> **Study material**:

+===+

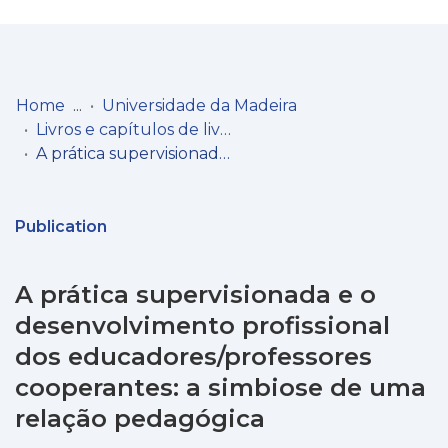
Log
(current)
In
Home
Universidade da Madeira
Livros e capítulos de livros
Communities
A prática supervisionada e o desenvolvimento profissional dos educadores/professores cooperantes: a simbiose de uma relação pedagógica
& Collections
Browse repository
Publication
Entities
A prática supervisionada e o
Statistics
desenvolvimento profissional
dos educadores/professores
cooperantes: a simbiose de uma
relação pedagógica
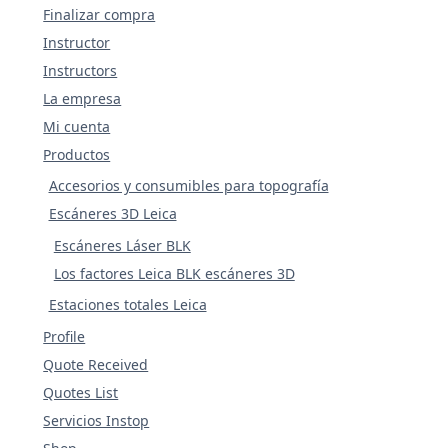
Finalizar compra
Instructor
Instructors
La empresa
Mi cuenta
Productos
Accesorios y consumibles para topografía
Escáneres 3D Leica
Escáneres Láser BLK
Los factores Leica BLK escáneres 3D
Estaciones totales Leica
Profile
Quote Received
Quotes List
Servicios Instop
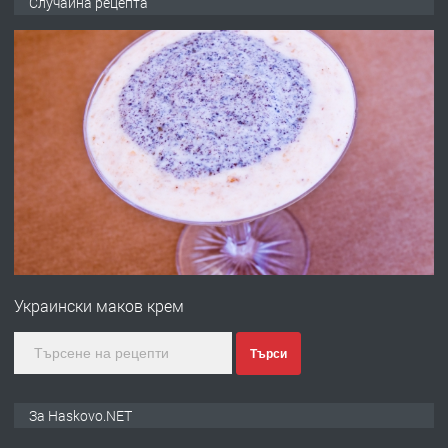
Случайна рецепта
ОБОРУДВАН ТРИСТАЕН
АПАРТАМЕНТ В ЦЕНТЪРА НА ГР.
ХАСКОВО
преди 2 дни
ПРЕДЛАГА
Давам гараж под наем
преди 2 дни
ПРЕДЛАГА
№4120 Магазин/Офис под наем в кв.
Любен Каравелов, Хасково-близо до
Украински маков крем
градската градина!
преди 2 дни
Търси
ПРЕДЛАГА
ПРОСТОРЕН ТРИСТАЕН
За Haskovo.NET
АПАРТАМЕНТ В НОВА СГРАДА КВ.
КУБА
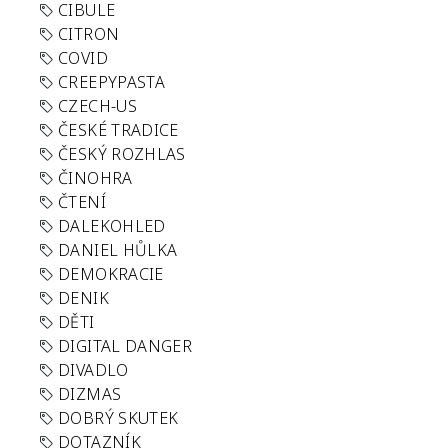
CIBULE
CITRON
COVID
CREEPYPASTA
CZECH-US
ČESKÉ TRADICE
ČESKÝ ROZHLAS
ČINOHRA
ČTENÍ
DALEKOHLED
DANIEL HŮLKA
DEMOKRACIE
DENIK
DĚTI
DIGITAL DANGER
DIVADLO
DIZMAS
DOBRÝ SKUTEK
DOTAZNÍK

+===+

> **Task item**:
In the data above, which lines include "desenvolvimento"? Return those lines.

> **Output**:
A prática supervisionada e o desenvolvimento profissional dos educadores/professores cooperantes: a simbiose de uma relação pedagógica
desenvolvimento profissional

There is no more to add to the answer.